-BO- wrote:
The problem with your logic is that the schedules are imbalanced when comparing teams in different divisions. Except within the division where each division team has 14 common opponents in 16 games. Only two different teams, pretty damn close to equal. So you've got all teams within a division playing basically the same schedule and the best team gets to host a playoff game.
And so in the NFC West in 2010 or the AFC West in 2011, all these common opponents failed to produce a team better than 8-8. Yet, according to your logic, they "deserve" to host a team that had a far better W-L but had the misfortune of having one of the NFL's strongest teams in their own division.
I'm aware that schedules, in all sports, are unequal. But the better team should have the playoff advantage, and the best way of determining that would be the regular-season record, perhaps with a tiebreaker indicative of schedule strength.
-BO- wrote:
You're trying to rank apples and oranges on the same scale and it just won't work. Understanding exactly how the nfl schedule is constructed makes understanding this concept much easier.
No, I'm ranking football games with football games. It should work just fine.
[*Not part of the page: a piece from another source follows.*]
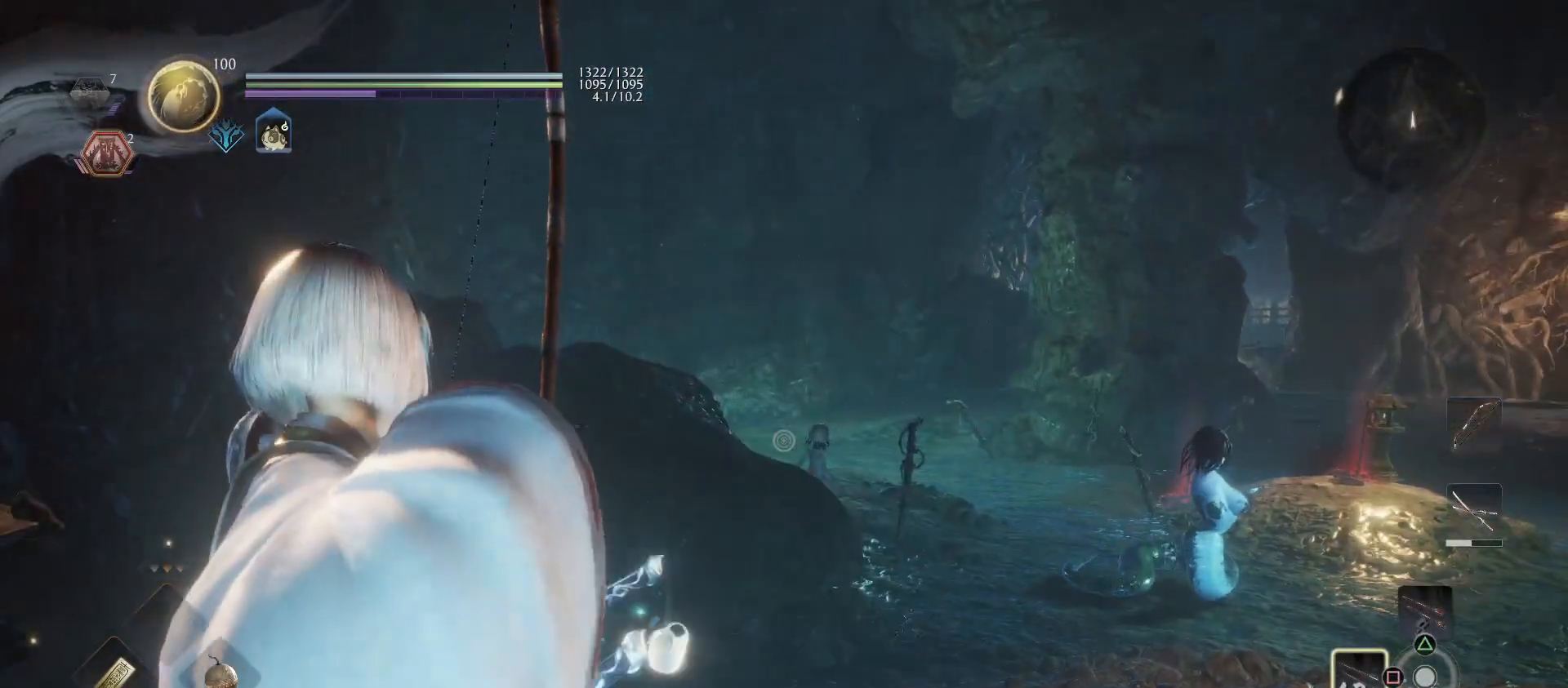
{"buttons": ["L2"], "left_stick": "center", "right_stick": "center", "events": [[100, "right_stick", "up-right"], [200, "right_stick", "center"]]}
As for the schedule strength of the Seahawks (124-132) vs. the Saints (120-136), I'm frankly surprised, but the records are very similar. If you exclude the Seahawks from their opponents records and exclude the Saints from their oppenents records, the oppenents would then be an identical 115-125. But the Saints still won four more games, most likely due to being a better team and should, in my opinion, have stayed home against the Seahawks.